Pingback: To OVDI or not OVDI: The “In lieu of other penalties” consideration « Renounce U.S. Citizenship – Be Free
Pingback: Notice to Swiss Authorities: Canada resists US extraterritorial tax policies, Switzerland must too | The Isaac Brock Society
I have been looking through the text of this OECD treaty at the Council of Europe website. Notwithstanding many of the recent complaints about Jim Flaherty Brockers should be happy to have to him as a Finance Minister. Almost none of the other signatory nations have “reserved” against being forced to collect other countries taxes against their own nationals(other than the US of course). Which of course means despite the US refusing to collect other countries taxes on US citizens living in the US the US can use the treaty to go after dual citizens living in the other signatory nations(other than Canada and a few others who have “reserved” against assistance in collection).

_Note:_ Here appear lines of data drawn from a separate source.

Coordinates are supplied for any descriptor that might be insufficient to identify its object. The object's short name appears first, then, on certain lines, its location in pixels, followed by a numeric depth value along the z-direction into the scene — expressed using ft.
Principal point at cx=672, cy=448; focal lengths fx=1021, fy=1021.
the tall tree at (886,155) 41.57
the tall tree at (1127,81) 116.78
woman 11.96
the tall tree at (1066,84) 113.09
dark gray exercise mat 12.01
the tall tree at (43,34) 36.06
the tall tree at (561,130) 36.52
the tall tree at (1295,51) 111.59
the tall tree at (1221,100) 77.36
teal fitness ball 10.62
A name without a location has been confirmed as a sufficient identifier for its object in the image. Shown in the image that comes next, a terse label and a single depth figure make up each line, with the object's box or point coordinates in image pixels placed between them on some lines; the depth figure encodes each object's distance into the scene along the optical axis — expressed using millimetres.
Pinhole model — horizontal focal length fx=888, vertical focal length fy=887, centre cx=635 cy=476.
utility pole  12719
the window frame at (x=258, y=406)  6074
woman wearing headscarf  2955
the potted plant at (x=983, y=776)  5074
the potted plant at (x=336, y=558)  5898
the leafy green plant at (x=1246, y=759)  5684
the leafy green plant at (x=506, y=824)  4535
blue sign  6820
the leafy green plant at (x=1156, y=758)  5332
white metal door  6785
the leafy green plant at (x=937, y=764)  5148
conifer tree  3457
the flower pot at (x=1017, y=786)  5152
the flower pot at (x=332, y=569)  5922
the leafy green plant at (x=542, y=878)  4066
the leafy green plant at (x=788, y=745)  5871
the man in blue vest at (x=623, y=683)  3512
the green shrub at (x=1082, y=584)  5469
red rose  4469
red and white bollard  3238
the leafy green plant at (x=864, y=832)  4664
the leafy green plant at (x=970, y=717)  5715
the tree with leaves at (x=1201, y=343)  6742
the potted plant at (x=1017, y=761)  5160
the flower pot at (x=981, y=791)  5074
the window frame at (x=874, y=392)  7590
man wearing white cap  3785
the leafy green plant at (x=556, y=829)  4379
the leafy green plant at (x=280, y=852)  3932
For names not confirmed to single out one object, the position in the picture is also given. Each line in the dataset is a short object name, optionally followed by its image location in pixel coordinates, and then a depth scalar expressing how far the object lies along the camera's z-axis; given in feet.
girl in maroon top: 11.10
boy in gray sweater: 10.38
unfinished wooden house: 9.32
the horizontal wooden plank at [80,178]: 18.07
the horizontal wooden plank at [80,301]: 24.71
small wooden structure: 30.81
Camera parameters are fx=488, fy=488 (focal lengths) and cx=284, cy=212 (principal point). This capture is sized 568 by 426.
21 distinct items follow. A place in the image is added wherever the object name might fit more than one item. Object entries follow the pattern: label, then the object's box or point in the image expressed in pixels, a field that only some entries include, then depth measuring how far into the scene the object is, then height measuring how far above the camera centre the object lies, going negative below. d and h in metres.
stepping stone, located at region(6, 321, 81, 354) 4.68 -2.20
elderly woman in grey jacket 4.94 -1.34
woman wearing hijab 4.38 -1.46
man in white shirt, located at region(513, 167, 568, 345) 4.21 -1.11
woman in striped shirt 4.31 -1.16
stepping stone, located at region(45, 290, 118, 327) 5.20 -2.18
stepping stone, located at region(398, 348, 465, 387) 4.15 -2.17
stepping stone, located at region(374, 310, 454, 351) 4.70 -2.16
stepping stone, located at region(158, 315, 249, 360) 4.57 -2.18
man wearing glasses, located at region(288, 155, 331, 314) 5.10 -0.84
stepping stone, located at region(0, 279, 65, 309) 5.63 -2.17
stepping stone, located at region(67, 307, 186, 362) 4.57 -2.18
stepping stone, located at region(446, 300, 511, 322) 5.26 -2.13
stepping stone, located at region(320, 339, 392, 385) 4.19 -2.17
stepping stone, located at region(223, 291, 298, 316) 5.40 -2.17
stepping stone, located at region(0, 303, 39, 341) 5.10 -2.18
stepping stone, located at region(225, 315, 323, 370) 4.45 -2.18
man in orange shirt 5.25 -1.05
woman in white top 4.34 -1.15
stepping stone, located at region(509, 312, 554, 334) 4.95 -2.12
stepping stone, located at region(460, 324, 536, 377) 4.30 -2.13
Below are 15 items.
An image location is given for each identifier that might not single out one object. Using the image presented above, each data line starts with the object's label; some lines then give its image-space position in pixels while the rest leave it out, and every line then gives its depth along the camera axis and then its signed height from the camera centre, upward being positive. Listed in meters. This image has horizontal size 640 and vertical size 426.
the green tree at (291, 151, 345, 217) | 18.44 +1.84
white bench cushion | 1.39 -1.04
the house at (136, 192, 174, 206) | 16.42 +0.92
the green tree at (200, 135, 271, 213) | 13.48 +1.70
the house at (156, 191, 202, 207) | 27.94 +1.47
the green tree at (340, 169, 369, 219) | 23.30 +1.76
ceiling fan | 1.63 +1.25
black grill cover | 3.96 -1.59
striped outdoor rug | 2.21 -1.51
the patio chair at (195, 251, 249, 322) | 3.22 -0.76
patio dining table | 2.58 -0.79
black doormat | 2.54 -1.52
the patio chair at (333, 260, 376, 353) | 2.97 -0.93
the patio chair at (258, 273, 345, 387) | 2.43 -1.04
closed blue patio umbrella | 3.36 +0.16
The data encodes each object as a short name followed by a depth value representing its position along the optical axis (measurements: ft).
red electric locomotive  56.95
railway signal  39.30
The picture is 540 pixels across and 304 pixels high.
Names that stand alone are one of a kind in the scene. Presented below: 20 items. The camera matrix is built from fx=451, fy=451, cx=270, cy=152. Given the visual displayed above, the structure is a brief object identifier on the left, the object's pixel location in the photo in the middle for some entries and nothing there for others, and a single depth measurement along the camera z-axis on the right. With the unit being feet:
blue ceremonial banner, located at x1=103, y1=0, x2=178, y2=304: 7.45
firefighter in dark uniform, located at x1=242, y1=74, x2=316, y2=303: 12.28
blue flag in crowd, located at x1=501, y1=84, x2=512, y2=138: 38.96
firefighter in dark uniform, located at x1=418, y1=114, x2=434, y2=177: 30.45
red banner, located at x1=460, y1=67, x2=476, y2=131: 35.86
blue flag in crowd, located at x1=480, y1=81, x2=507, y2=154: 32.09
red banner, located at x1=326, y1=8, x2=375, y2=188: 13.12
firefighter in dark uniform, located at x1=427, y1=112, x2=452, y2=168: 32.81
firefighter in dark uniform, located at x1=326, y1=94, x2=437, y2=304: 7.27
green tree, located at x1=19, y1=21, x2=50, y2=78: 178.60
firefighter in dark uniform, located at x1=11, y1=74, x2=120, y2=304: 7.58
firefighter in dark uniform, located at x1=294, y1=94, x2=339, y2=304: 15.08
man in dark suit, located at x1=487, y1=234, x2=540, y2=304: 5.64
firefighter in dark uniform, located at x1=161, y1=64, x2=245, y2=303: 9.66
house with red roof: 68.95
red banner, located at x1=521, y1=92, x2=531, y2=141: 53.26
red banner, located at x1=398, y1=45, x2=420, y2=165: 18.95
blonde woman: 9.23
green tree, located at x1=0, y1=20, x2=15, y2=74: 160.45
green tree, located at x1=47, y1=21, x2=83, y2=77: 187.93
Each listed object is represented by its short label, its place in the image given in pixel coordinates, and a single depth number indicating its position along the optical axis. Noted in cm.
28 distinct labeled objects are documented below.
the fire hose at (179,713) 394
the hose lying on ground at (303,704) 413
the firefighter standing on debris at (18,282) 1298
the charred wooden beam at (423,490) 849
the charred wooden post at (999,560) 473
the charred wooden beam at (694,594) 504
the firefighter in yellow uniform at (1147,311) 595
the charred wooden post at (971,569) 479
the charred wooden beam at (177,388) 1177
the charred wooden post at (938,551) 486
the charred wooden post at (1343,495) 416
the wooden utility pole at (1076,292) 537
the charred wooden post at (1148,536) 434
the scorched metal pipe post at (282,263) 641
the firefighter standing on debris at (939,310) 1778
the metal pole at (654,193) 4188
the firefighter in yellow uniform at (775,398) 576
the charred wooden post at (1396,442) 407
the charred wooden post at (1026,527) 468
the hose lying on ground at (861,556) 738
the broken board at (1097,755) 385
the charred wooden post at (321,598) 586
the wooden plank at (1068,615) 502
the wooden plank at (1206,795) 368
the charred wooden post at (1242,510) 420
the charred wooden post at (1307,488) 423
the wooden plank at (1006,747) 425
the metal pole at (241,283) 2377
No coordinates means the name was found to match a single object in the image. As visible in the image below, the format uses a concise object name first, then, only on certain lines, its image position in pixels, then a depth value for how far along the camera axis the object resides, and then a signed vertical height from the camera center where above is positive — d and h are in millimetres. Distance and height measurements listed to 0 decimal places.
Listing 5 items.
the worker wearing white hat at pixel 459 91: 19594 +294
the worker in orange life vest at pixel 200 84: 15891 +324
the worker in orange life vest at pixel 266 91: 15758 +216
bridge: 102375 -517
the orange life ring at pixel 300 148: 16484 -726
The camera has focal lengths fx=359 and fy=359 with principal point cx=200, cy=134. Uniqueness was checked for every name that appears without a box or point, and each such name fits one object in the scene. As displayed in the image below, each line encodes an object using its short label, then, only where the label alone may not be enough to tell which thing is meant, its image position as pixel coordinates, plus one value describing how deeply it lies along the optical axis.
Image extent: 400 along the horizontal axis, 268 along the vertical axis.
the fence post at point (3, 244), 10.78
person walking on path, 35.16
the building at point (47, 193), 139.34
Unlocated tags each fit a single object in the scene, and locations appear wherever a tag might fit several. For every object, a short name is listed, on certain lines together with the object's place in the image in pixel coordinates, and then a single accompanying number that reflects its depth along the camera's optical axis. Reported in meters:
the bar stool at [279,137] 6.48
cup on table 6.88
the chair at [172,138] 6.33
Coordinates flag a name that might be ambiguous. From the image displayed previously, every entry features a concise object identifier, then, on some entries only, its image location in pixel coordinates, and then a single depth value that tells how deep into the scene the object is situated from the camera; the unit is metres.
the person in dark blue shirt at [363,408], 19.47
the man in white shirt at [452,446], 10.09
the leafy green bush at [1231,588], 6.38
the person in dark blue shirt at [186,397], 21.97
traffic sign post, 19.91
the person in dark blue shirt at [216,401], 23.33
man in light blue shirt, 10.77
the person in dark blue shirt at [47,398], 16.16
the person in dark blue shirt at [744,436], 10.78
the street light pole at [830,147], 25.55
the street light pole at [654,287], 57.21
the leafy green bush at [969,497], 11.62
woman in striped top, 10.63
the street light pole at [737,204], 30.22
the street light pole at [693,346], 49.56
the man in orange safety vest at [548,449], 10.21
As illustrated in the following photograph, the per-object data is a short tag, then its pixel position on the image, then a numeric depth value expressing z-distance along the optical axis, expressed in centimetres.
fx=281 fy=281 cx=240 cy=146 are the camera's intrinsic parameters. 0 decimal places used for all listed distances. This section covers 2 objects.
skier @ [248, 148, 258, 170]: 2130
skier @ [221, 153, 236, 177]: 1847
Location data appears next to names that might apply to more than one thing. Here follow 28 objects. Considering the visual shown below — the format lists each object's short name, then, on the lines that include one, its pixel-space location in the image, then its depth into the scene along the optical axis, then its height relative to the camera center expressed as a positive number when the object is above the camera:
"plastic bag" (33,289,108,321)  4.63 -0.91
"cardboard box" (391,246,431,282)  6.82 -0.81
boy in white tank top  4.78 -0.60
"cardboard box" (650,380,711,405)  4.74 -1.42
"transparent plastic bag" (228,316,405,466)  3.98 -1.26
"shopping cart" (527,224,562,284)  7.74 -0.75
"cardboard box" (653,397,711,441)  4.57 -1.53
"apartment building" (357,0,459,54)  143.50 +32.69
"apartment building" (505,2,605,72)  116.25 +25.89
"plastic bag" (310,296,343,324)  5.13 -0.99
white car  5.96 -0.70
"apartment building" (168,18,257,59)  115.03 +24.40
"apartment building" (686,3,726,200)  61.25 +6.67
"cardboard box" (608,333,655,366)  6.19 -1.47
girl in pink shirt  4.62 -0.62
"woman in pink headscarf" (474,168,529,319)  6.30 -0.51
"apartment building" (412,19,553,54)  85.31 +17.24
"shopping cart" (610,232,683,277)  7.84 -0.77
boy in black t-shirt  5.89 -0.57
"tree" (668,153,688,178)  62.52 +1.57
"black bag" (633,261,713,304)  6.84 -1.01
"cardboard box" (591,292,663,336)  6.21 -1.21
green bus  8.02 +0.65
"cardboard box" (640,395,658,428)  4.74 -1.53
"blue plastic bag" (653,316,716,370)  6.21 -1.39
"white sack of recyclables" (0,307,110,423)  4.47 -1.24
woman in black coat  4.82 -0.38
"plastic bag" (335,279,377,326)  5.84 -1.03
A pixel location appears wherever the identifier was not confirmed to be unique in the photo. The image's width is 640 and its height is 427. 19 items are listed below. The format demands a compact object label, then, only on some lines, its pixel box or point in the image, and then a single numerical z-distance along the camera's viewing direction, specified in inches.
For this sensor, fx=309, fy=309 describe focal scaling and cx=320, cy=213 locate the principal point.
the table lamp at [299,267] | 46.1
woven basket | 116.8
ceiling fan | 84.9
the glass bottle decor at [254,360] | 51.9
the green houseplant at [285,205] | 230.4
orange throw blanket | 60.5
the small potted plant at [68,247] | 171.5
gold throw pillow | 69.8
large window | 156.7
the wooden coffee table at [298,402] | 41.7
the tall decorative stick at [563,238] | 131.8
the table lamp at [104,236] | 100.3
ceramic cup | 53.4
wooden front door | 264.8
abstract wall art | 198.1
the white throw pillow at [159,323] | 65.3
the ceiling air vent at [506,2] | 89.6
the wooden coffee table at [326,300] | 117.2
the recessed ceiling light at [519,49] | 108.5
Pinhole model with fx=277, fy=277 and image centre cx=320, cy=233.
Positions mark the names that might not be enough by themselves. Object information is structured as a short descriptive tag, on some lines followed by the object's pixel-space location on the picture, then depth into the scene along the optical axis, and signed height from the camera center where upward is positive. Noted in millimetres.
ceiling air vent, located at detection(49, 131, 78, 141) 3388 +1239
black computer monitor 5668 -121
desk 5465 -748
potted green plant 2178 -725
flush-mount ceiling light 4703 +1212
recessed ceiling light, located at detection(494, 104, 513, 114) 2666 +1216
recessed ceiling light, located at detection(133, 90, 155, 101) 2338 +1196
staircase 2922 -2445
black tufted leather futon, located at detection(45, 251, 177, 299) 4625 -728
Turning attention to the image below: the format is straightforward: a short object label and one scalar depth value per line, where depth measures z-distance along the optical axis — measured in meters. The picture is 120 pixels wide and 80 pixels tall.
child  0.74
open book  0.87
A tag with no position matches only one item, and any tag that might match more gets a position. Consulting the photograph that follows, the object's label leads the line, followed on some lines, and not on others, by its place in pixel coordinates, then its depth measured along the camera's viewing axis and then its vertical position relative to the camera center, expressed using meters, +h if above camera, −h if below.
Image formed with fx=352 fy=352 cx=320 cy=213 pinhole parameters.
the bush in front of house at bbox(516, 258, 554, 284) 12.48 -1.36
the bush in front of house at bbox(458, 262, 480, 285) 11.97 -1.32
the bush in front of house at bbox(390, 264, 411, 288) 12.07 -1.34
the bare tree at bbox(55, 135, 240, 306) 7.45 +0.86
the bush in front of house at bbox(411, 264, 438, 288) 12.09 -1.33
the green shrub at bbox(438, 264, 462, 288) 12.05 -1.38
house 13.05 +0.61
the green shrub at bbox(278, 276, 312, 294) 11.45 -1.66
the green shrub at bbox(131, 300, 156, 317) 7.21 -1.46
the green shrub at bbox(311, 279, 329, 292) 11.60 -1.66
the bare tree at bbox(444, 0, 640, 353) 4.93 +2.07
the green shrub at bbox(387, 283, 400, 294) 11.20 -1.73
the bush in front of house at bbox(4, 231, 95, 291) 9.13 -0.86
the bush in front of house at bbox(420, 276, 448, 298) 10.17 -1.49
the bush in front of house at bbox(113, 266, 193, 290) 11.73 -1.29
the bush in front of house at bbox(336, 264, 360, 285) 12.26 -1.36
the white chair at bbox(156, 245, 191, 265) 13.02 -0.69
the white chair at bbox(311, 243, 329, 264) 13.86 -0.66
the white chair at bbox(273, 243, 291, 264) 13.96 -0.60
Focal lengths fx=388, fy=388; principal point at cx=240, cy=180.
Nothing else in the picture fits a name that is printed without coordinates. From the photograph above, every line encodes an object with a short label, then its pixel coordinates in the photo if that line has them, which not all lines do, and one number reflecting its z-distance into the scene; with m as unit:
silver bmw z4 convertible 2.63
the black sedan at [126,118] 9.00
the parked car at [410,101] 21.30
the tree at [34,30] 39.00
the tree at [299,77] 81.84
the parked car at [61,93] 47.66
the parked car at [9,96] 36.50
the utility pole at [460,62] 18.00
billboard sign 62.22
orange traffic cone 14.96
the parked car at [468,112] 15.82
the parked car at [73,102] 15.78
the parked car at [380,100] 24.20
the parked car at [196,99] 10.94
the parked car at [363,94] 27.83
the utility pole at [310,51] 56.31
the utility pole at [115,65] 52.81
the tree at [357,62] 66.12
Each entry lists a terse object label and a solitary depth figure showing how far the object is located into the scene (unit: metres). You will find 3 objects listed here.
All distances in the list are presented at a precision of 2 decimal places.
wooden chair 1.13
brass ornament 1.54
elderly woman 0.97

I am a bit confused. Does this mean the CRA will be coming after people to collect US taxes if they became Canadian after 2006? So the eight year rule would mean collection for taxes for the years between when they became Canadian and when they were dual up to 2013?? Say you became Cnadian in 2007. The CRA could collect from 2006, 2005 but not for the years after 2007?? Also what about FATCA and FUBAR? when would these be covered?? Thanks
Could American force Canadian Banks to shut down recalcitrance Canadian account holders?
Yeah, I think that is possible. Isn’t that part of FATCA – to close accounts of ‘recalcitrant’ ‘US persons’?
Hopefully our own government will wise up before it gets that far though.